Since COVID, the world as most of us have known it has turned on its head with democratically-elected politicians and unelected bureaucrats seizing the moment to amass enormous powers for themselves that violate civil liberties en masse. In the process, the World Economic Forum (WEF) rose to public consciousness for many who had only been vaguely familiar with the organization beforehand. The organization’s founder, Klaus Schwab, issued a call to action, declaring that “The pandemic represents a rare but narrow window of opportunity to reflect, reimagine, and reset our world.”
For many among the billions of victims of totalitarian COVID policies around the world and for those familiar with the WEF’s rejuvenation of Malthusian thought (frequent warnings of overpopulation), its call to “degrow” the global economy, for us all to integrate insects into our diets while consuming less (or no) meat, its push for CBDCs (despite enormous public opposition), the “narrow window of opportunity” that Schwab calls for to “reset our world” hardly instigates feelings of excitement. It instead highlights the importance of remaining vigilant against ever-looming new rounds of human rights violations on a global scale.
Thomas Sowell distinguishes between the two Visions in A Conflict of Visions. The ‘Constrained Vision’ sees human nature as flawed, selfish and fixed; while the ‘Unconstrained Vision’ sees it as endlessly malleable, like clay or putty—something that can be shaped and molded into something from a designer’s imagination. Cognitive psychologist Steven Pinker builds upon Sowell’s framework in his own book The Blank Slate, where he argues that the ‘Unconstrained Vision’ (which Pinker calls the ‘Utopian Vision’) is a denial of human nature, rejecting that the human mind possesses an innate biological programming. It is this fallacy that inevitably led to some of the worst atrocities of the 20th Century, each committed in the name of egalitarianism. Among the several examples he cites are the Soviet Union under Lenin and Stalin, China’s Cultural Revolution under Mao Zedong (responsible for as many as sixty-five million deaths), and Cambodia’s Khmer Rouge under Pol Pot (during which a quarter of the nation’s population was killed).
Pinker quotes Lenin’s admirer Maxim Gorky: “The working classes are to Lenin what minerals are to the metallurgist.” Mao echoed this sentiment in writing that “It is on a blank page that the most beautiful poems are written.” Similarly, a Khmer Rouge slogan stated that “Only the newborn babies are spotless.”

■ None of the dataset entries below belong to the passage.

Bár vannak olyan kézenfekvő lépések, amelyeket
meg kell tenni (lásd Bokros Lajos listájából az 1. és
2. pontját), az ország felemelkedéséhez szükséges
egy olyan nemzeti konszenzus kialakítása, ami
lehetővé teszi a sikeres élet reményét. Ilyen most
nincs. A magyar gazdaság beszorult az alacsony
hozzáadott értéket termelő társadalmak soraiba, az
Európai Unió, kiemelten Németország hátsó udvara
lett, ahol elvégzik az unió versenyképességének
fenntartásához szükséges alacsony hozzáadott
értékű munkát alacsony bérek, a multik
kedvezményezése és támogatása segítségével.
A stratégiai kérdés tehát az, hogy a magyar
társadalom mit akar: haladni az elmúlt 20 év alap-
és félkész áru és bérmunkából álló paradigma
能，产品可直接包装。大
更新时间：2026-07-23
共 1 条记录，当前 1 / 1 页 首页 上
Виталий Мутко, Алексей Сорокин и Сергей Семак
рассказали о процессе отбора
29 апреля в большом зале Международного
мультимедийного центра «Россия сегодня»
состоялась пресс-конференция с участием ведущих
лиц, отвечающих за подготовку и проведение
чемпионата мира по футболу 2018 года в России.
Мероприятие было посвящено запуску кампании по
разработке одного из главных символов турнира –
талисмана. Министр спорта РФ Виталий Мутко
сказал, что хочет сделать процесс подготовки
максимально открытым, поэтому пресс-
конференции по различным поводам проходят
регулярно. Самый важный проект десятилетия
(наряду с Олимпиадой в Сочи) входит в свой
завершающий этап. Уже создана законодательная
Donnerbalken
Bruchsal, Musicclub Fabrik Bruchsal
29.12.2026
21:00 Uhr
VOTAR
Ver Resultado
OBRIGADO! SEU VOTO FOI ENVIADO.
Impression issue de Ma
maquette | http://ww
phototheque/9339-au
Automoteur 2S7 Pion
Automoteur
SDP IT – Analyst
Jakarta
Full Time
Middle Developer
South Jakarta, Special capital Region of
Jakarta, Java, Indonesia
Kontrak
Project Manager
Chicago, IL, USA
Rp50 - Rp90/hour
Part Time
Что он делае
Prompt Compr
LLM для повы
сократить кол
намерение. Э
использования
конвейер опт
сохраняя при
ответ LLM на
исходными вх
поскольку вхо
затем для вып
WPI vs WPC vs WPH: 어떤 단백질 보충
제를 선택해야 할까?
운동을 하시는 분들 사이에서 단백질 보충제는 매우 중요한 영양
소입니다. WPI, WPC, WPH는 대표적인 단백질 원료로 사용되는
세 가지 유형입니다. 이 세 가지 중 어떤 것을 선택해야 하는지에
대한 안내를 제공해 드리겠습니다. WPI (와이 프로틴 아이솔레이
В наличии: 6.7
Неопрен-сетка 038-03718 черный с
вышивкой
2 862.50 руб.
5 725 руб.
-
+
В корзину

In some important ways, our time is reminiscent of the French Revolution. As Sowell notes in yet another book, Knowledge and Decisions, “The French Revolution was based on abstract speculation on the nature of man by intellectuals, and on the potentiality of government as a means of human improvement,” while the “American Revolution was based on historical experience of man as he is and has been, and on the shortcomings and dangers of government as actually observed.”
The French Revolution’s attempt to develop “the perfectability of man” is characterized by its combination of massacres and public executions of tens of thousands (many by guillotine) during the “Reign of Terror,” and Robespierre’s statement that the bloodshed would end only “when all people will have become equally devoted to their country and its laws.”
The French revolutionaries also sought to bring about a new scientific man by means of reshaping institutions. One failed attempt consisted of instituting a 10-day week that was “designed to swallow up the Christian Sunday in a new cycle of work and recreation,” as the 7-day week of the Gregorian calendar “was viewed as nonscientific and tainted with religious associations.” In other words, if the French public was to hold an allegiance to a higher power (God), this would only distract from the utopian visions of revolutionaries who demanded absolute allegiance to themselves and to their plans.
Beyond the week, standardization of measurement also brought about the so-called “metrical revolution.” As James C. Scott notes in his book Seeing Like a State, there was some organic demand from the public to standardize measurement in France (to facilitate commerce and from Enlightenment philosophy), but “the Revolution and especially Napoleonic state building actually enforced the metric system in France and the empire.” In other words, the metric system didn’t gain mass adoption on merit alone; it took a dictator (who even crowned himself emperor) and all the carnage that comes with such a figurehead.
The American Founding Fathers, by contrast, (generally speaking) sought to deal with man’s nature head on, warts and all. As James Madison wrote in Federalist 51,
If men were angels, no government would be necessary. If angels were to govern men, neither external nor internal controls on government would be necessary. In framing a government which is to be administered by men over men, the great difficulty lies in this: you must first enable the government to control the governed; and in the next place oblige it to control itself.
History is full of instructive examples that reveal the conditions that allow for both human flourishing and those that end catastrophically. There is no shortage of examples to suggest what might happen if we redesign (or “reset”) a society from the imaginations of intellectuals pushing an agenda for the rest of us to comply with. Freedom is, above all, (to quote Sowell) “the right of ordinary people to find elbow room for themselves and a refuge from the rampaging presumptions of their ‘betters.’”
“Elbow room for ordinary people.” Now that’s a slogan worth repeating.